一途な彼にとろとろに愛育されてます



「檜山さん、待ってくださいよー!」



小走りで檜山の後を追うその人は、ふわふわとしたロングヘアのかわいらしい顔立ちの女性だ。

チェック柄のワンピースにノーカラーのジャケットを合わせた、甘めの服装がよく似合っている。



かわいい……。

顔立ちも服装も雰囲気も私とは真逆で、上品な雰囲気のある人だ。



彼女は檜山に連れられやってきたらしく、必死に檜山を追いかけジャケットの裾をつかみ捕まえる。

そして内容は聞こえないけれど、なにかを話して笑う。
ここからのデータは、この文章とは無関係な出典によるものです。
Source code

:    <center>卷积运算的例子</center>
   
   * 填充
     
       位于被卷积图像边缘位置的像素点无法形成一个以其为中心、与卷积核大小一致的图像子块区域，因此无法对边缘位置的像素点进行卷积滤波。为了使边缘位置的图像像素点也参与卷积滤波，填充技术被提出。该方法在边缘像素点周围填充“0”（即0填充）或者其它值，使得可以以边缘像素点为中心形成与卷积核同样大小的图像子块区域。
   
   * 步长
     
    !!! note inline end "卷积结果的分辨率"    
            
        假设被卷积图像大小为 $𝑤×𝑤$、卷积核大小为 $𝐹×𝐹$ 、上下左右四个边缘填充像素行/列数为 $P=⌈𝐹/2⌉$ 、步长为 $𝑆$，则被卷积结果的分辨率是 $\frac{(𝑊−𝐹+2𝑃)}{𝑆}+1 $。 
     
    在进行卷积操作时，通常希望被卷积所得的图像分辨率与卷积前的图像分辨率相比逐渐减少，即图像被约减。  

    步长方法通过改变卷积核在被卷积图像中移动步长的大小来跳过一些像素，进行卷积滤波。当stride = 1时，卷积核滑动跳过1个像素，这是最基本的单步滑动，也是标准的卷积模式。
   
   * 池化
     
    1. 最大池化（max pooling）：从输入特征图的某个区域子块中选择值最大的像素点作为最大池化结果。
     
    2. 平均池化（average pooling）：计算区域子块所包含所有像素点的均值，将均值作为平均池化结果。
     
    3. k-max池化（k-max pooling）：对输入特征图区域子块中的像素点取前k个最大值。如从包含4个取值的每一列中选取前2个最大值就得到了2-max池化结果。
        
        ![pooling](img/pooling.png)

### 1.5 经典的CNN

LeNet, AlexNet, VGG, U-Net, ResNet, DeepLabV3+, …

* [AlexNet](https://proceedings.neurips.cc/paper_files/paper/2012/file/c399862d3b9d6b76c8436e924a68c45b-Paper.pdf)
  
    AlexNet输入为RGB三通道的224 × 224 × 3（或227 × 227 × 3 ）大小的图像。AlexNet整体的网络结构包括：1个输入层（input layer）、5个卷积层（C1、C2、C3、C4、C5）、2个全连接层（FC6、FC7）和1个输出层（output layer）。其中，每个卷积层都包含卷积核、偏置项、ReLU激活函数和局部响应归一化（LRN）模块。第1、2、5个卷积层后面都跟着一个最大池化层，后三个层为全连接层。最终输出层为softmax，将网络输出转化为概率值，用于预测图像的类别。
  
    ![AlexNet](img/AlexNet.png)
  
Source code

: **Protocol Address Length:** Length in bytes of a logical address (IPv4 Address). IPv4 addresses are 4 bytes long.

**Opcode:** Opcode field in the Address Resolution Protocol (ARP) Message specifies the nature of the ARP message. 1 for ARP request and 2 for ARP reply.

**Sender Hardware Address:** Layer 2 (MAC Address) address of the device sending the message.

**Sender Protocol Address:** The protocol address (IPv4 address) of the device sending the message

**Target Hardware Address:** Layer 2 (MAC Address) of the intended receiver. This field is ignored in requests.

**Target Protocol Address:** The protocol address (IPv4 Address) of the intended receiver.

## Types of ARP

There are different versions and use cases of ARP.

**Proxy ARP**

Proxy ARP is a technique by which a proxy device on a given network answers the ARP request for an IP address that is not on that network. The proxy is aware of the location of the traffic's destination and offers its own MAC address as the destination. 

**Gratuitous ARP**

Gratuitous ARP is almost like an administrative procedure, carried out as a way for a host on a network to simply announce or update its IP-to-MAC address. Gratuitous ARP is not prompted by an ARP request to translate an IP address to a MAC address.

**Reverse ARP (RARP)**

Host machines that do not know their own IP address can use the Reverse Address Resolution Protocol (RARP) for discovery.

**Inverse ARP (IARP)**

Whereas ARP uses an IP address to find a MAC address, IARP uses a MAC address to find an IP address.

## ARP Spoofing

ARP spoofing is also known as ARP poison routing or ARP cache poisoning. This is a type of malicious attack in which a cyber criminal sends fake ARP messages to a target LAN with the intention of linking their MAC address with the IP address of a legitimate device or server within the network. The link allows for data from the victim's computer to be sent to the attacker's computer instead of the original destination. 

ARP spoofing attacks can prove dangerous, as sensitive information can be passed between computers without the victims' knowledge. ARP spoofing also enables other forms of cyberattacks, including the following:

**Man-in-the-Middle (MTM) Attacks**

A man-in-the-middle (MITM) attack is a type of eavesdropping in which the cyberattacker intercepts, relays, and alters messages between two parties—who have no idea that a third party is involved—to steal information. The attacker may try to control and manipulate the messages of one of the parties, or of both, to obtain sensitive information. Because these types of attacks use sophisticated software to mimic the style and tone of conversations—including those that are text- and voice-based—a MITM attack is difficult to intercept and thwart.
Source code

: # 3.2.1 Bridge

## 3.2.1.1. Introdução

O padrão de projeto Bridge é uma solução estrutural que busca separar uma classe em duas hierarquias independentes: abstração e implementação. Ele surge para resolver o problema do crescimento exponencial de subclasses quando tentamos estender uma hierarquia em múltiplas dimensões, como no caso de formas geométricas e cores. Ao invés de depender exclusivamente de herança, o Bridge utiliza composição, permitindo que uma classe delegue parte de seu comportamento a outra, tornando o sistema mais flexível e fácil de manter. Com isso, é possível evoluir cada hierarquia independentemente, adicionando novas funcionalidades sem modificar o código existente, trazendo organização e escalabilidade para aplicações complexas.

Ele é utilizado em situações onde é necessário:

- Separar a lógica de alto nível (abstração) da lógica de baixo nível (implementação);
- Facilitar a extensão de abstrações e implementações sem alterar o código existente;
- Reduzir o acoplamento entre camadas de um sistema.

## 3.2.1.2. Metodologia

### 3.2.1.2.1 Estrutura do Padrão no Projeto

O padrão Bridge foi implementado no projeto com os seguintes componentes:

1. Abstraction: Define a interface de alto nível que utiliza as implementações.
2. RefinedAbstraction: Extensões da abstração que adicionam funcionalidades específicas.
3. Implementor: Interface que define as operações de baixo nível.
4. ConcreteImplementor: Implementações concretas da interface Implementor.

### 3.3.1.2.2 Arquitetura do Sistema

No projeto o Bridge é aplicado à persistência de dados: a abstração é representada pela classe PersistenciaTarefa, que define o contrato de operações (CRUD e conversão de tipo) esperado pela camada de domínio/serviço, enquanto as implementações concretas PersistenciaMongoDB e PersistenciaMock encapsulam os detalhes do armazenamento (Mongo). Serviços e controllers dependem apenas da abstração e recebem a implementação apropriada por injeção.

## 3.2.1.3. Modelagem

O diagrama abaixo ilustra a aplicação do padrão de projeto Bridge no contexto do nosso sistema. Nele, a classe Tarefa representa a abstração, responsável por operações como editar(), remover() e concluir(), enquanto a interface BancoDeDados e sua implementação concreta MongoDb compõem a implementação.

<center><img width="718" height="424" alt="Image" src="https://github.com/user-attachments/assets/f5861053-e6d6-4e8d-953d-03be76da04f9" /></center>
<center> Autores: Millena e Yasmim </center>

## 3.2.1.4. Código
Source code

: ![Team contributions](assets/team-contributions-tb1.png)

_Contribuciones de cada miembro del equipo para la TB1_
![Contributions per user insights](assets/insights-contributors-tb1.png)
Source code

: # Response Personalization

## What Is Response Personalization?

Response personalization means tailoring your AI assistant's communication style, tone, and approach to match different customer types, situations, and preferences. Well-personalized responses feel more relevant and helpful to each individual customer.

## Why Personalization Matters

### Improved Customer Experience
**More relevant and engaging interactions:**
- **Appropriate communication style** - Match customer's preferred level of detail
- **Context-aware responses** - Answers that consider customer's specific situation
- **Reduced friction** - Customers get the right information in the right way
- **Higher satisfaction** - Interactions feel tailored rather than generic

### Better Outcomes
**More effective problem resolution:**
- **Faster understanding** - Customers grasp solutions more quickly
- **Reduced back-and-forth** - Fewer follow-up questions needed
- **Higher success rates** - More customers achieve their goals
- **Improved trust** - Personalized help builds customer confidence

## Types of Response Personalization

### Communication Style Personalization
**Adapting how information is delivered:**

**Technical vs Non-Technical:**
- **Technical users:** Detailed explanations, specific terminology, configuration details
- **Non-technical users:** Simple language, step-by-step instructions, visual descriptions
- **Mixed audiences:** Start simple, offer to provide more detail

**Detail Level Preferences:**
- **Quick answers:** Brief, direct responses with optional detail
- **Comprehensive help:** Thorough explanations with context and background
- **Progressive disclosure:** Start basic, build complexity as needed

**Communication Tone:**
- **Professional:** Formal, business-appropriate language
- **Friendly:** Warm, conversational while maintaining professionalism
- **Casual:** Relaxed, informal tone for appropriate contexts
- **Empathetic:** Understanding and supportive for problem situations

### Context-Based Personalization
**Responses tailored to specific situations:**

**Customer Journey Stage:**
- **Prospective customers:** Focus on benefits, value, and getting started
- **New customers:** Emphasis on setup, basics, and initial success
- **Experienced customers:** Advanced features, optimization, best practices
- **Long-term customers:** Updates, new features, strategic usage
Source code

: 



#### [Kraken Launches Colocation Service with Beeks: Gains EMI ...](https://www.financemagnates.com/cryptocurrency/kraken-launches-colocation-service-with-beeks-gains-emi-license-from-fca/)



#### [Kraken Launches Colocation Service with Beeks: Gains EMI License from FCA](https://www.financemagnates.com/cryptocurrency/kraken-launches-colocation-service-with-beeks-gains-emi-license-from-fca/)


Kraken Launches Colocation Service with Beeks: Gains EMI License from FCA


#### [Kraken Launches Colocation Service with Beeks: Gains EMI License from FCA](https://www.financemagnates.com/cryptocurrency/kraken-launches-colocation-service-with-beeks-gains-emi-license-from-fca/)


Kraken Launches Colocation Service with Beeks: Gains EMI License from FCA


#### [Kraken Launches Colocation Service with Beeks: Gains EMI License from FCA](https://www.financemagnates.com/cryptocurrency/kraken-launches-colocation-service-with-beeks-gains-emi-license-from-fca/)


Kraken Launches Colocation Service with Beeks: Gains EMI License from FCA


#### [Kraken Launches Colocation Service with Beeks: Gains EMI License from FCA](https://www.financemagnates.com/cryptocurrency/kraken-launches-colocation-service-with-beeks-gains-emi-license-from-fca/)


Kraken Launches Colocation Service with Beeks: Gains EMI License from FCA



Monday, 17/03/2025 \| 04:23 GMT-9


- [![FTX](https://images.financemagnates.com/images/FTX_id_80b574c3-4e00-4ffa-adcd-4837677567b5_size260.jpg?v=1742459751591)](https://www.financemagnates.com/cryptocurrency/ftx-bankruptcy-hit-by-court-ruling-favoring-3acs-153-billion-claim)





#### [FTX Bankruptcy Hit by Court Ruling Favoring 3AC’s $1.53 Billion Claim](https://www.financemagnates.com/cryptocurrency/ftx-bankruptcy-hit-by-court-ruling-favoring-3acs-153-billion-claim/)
そんな彼女に、檜山は呆れた顔をしてみせた。



なんだか仲よさそう……。

そしていくつか言葉を交わした次の瞬間、檜山は目を細めおかしそうに笑った。

彼女に向けられる優しい目。その表情に、ズキンと胸が痛む。



檜山、あんな風に人前で笑ったりするんだ。

子供のような笑顔も、優しい目も、私の前でだけ見せてくれていると思ってた。

だけど、そうじゃなかった。

初めて知る事実に、胸の奥がいっそう強く痛んだ。